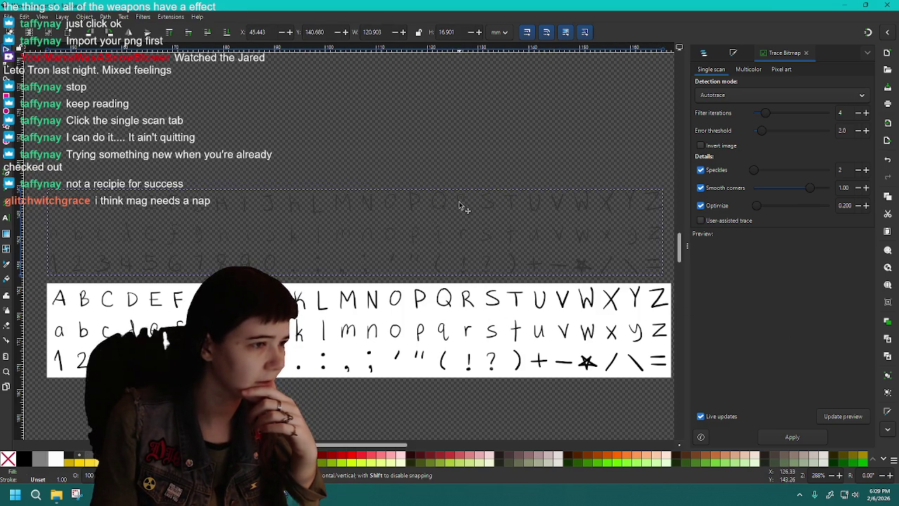
pyautogui.moveTo(463, 207)
pyautogui.mouseDown()
pyautogui.moveTo(464, 310)
pyautogui.moveTo(457, 170)
pyautogui.mouseUp()
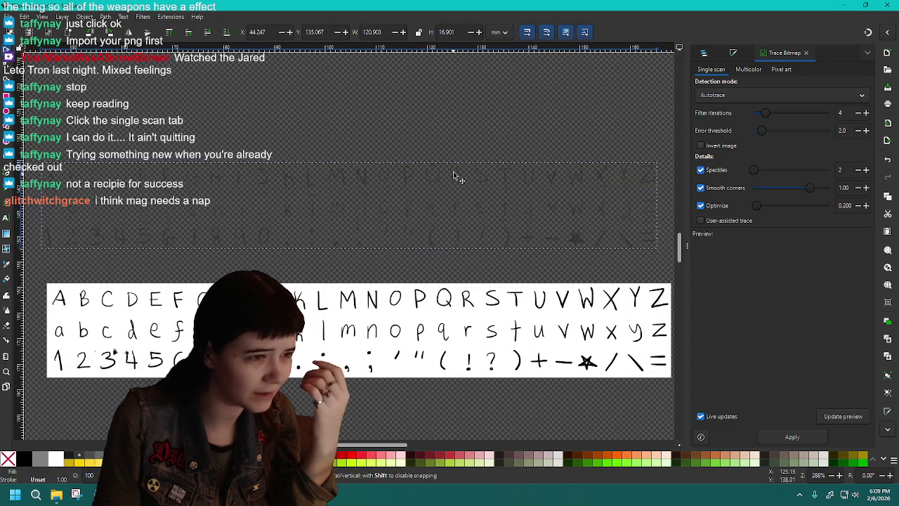
pyautogui.moveTo(514, 203); pyautogui.dragTo(520, 277)
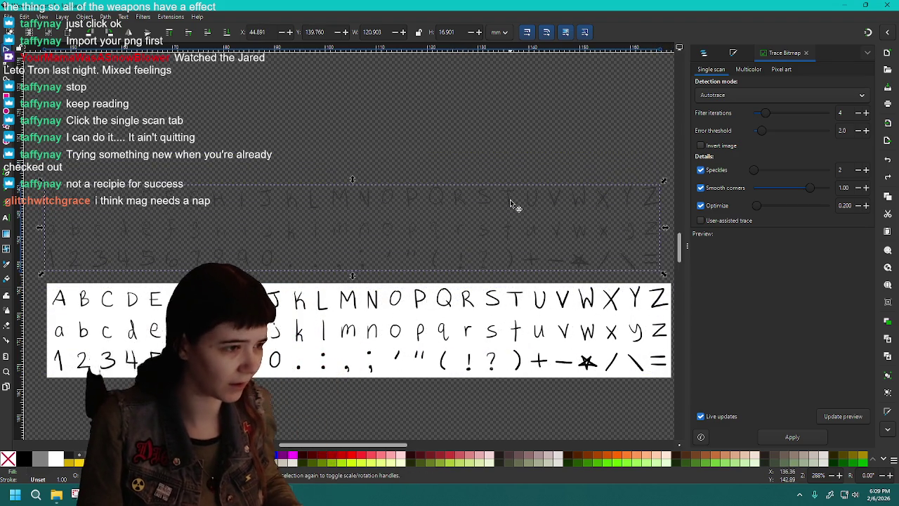
pyautogui.click(542, 228)
# Create a Multicolor trace of the alphabet with Remove background unchecked
pyautogui.click(748, 69)
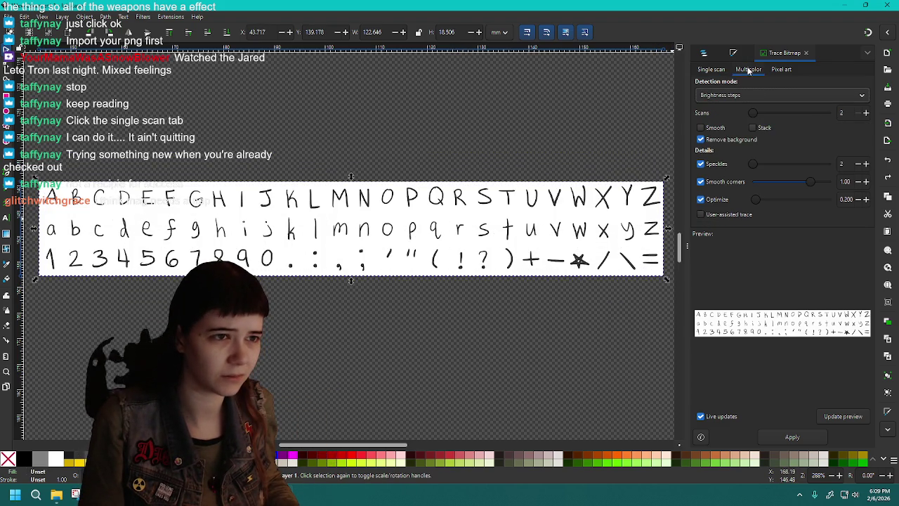
pyautogui.click(713, 70)
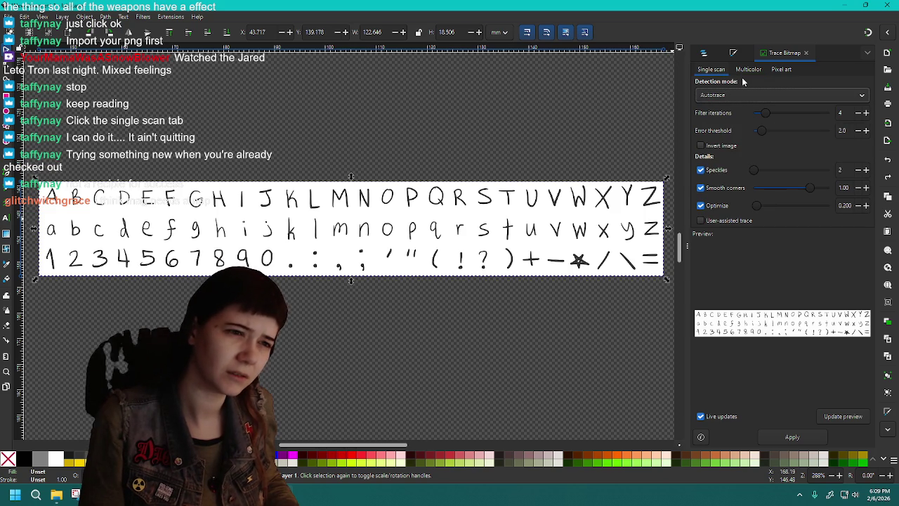
pyautogui.click(747, 69)
pyautogui.click(701, 139)
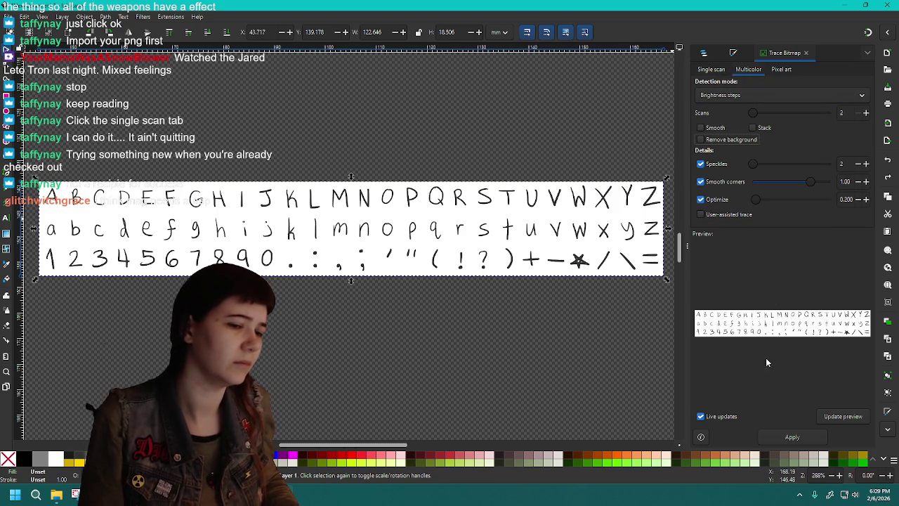
pyautogui.click(792, 437)
# Move the new trace below the image, delete the extra faint traced copy, and reposition the image
pyautogui.moveTo(577, 232); pyautogui.dragTo(580, 343)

-------------------------

- [Description of the task]: Please retype the listing exactly, leaving out any images.

- [Finished exercise]:
pyautogui.moveTo(463, 207)
pyautogui.mouseDown()
pyautogui.moveTo(464, 310)
pyautogui.moveTo(457, 170)
pyautogui.mouseUp()
pyautogui.moveTo(514, 203); pyautogui.dragTo(520, 277)
pyautogui.click(542, 228)
# Create a Multicolor trace of the alphabet with Remove background unchecked
pyautogui.click(748, 69)
pyautogui.click(713, 70)
pyautogui.click(747, 69)
pyautogui.click(701, 139)
pyautogui.click(792, 437)
# Move the new trace below the image, delete the extra faint traced copy, and reposition the image
pyautogui.moveTo(577, 232); pyautogui.dragTo(580, 343)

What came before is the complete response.